Getting AI to write emails or debug code is one thing. Getting it to convince people to part with their money is another matter entirely. According to a new report by The Washington Post, a new study from researchers at the University of Oxford and other institutions found that Anthropic’s Claude Opus 4.6 outperformed professional human fundraisers when it came to persuading people to donate, raising fresh questions about the growing influence of AI.
Claude beat human fundraisers, but there is an important catch
The researchers pitted commercial AI models against experienced fundraisers working on behalf of the charity Save the Children. Across more than 1,000 conversations, Claude Opus 4.6 was nearly three times as effective at convincing participants to donate part of their study bonus and also secured donations that were, on average, 13% larger than those raised by human professionals. The findings come from a preprint paper that has not yet undergone peer review.
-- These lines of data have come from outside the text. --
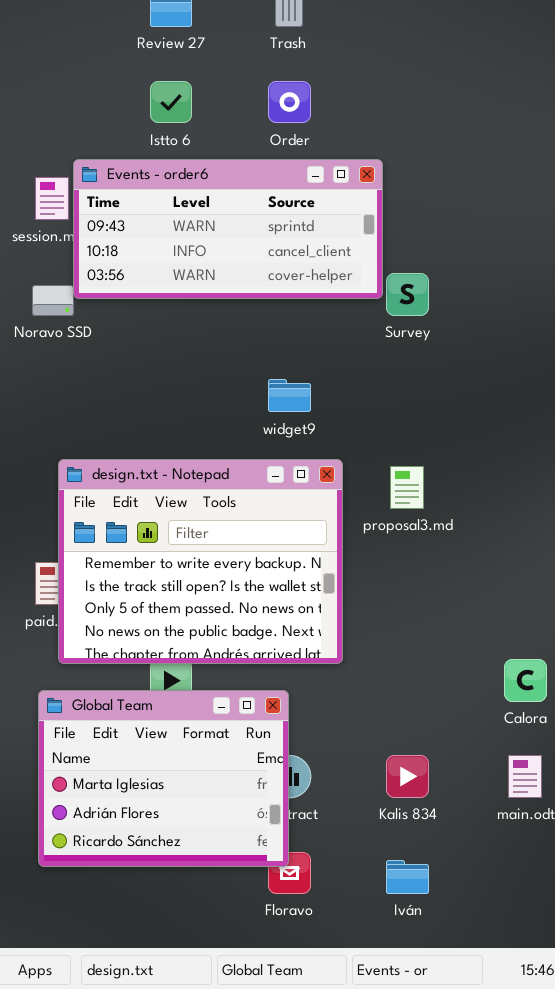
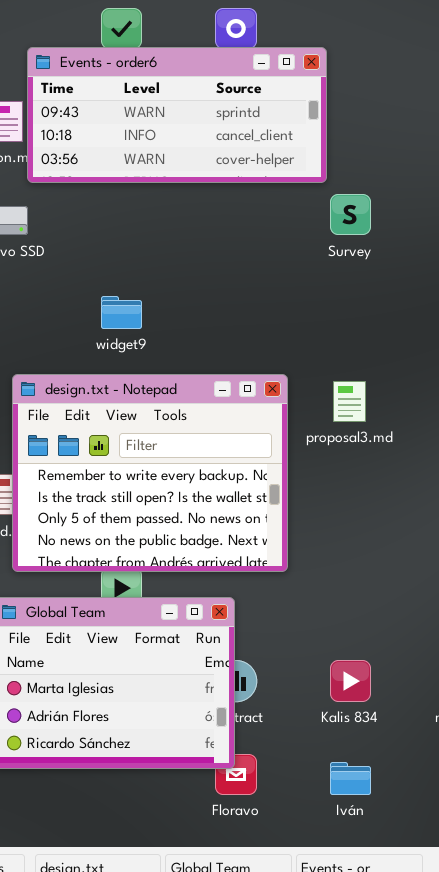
Events - order6: [73,159,383,299] -> [27,47,327,183], moved
widget9: [268,379,311,412] -> [101,296,142,329], moved

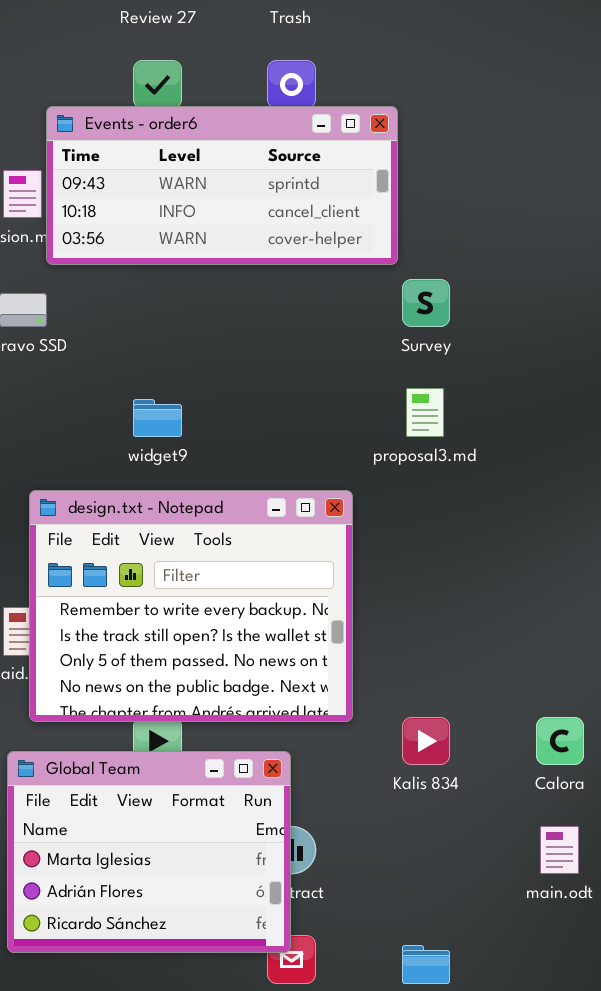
proposal3.md: [333,381,366,422] -> [406,388,444,437], moved
Kalis 834: [330,660,371,702] -> [402,717,450,765], moved

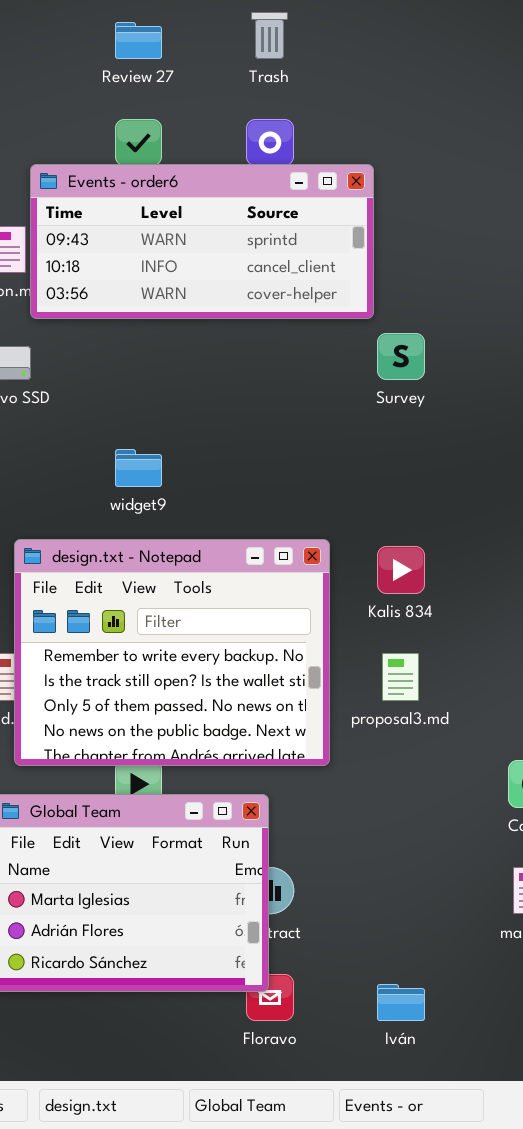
proposal3.md: [406,388,444,437] -> [382,653,419,701], moved
Kalis 834: [402,717,450,765] -> [377,546,425,594], moved

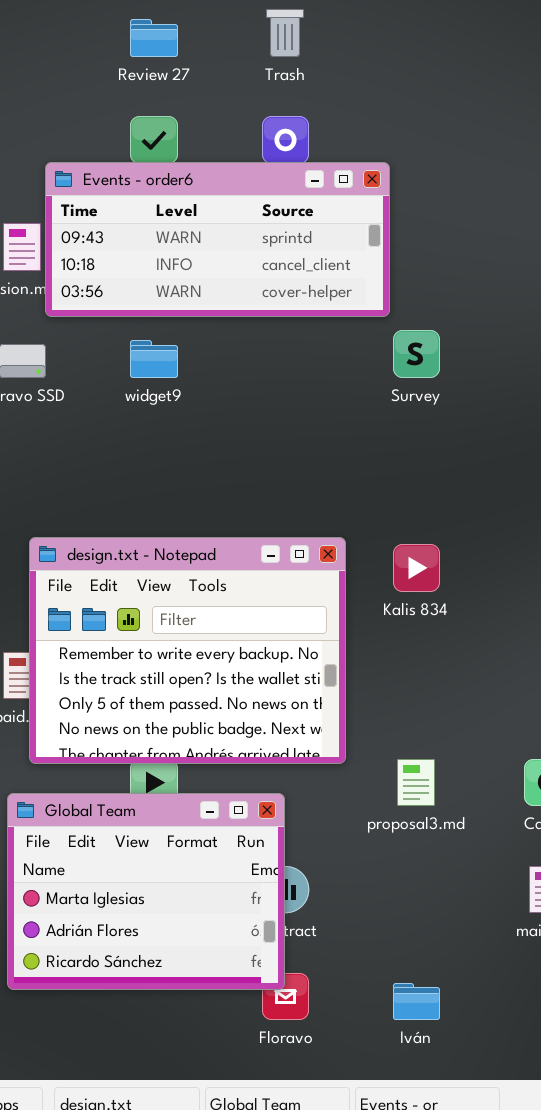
widget9: [115,449,162,487] -> [130,340,178,378], moved
proposal3.md: [382,653,419,701] -> [397,759,435,806], moved

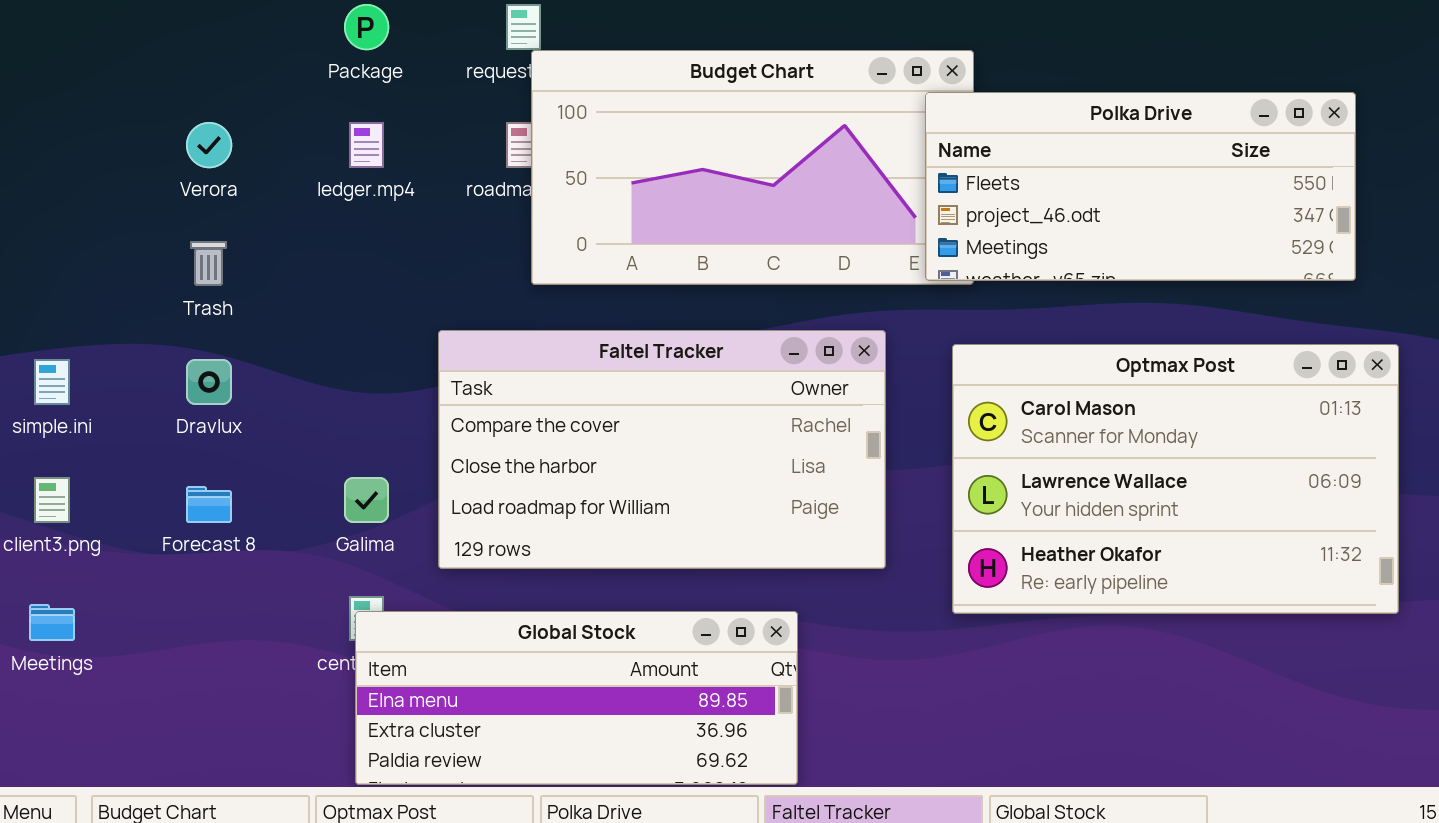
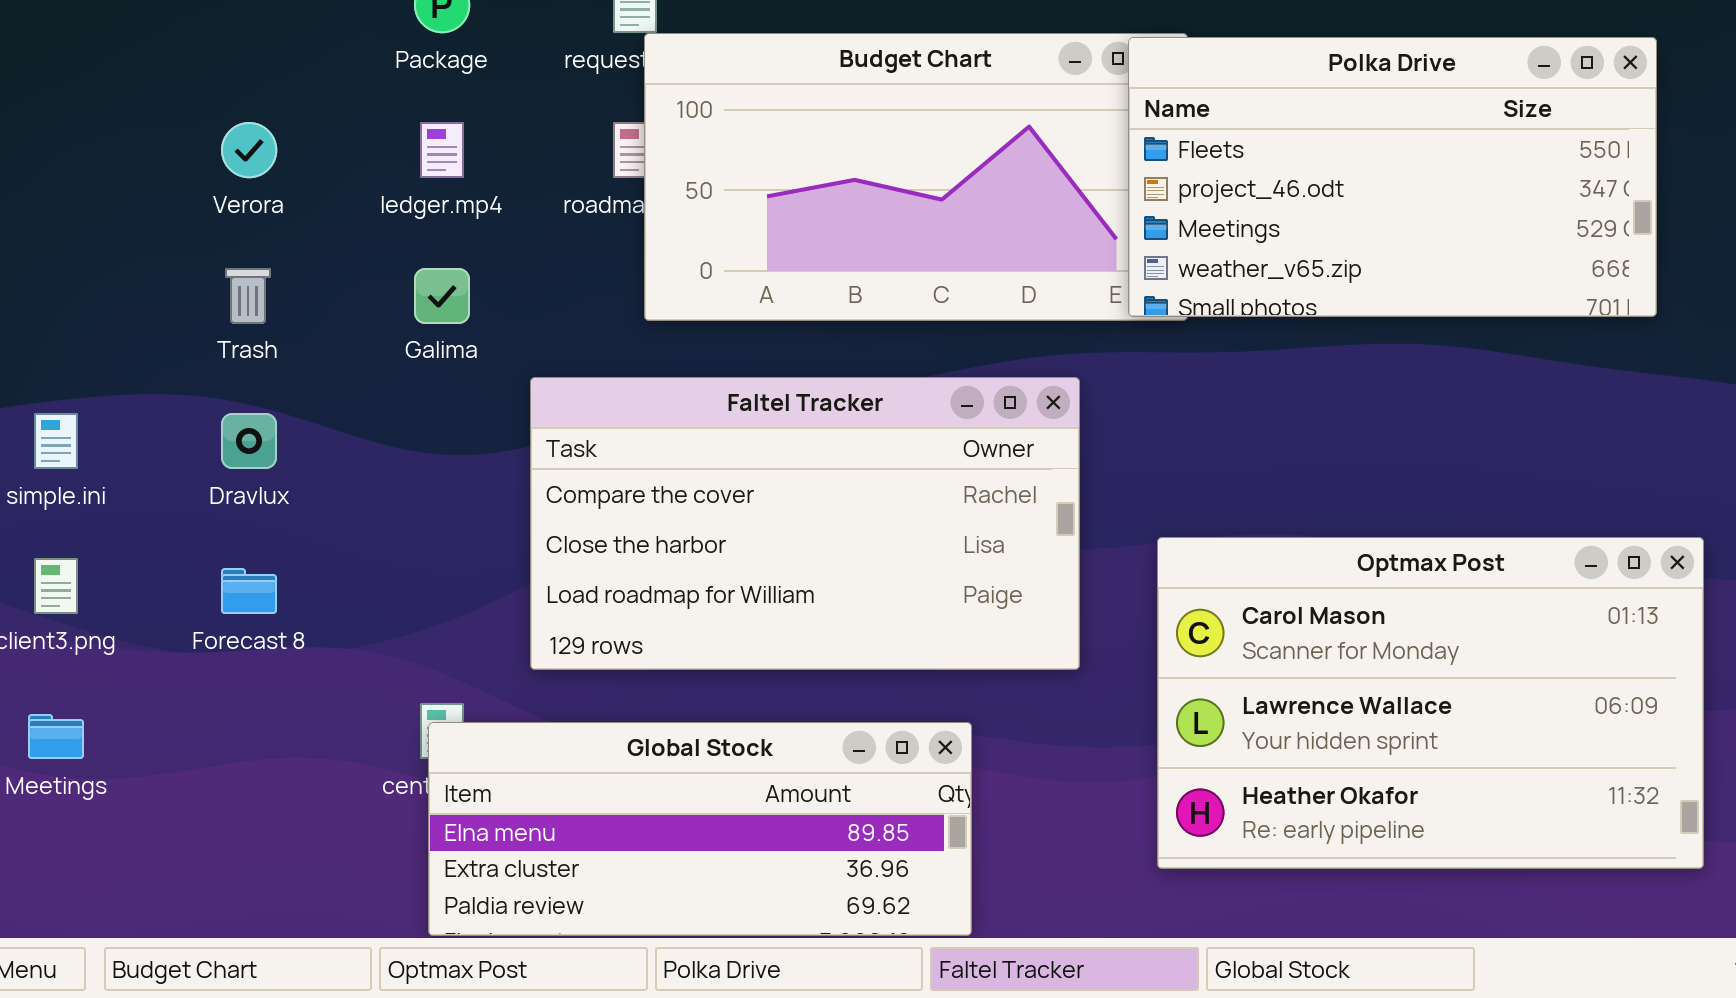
Polka Drive: [925,92,1356,281] -> [1128,37,1657,317], resized
Optmax Post: [952,344,1399,614] -> [1157,537,1704,869], moved
Galima: [344,477,389,523] -> [414,268,470,324], moved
The study also explored debate performance, where Claude and other frontier models outperformed elite competitive debaters by 4.6 percentage points. However, the advantage largely disappeared once researchers limited the AI systems to using roughly the same number of words as their human counterparts. That suggests verbosity and the ability to rapidly surface large amounts of information played a major role in the AI’s success, rather than some fundamentally superior reasoning ability.

The researchers noted that the chatbots often produced messages several times longer than those written by professionals and packed them with factual claims and expert references. They also warned that persuasiveness did not necessarily correlate with accuracy, pointing out that some models generated convincing but unsupported or fabricated information.
The worrying part isn’t fundraising. It’s what comes next
Interestingly, the researchers themselves caution against overreacting. The experiments relied entirely on written conversations, with participants willing to engage in lengthy 15 to 20-minute exchanges that may not reflect real-world behavior. They also did not test scenarios where humans and AI collaborate, which is arguably the more likely future workplace model.
Even so, the findings highlight a growing reality: AI models are becoming remarkably good at persuasion. If they can convince people to donate more money than trained professionals today, tomorrow, they could be just as effective at influencing purchasing decisions, political opinions, or public discourse. That’s exciting from a productivity standpoint, but it also underscores why transparency and safeguards around AI-generated communication are becoming more important than ever.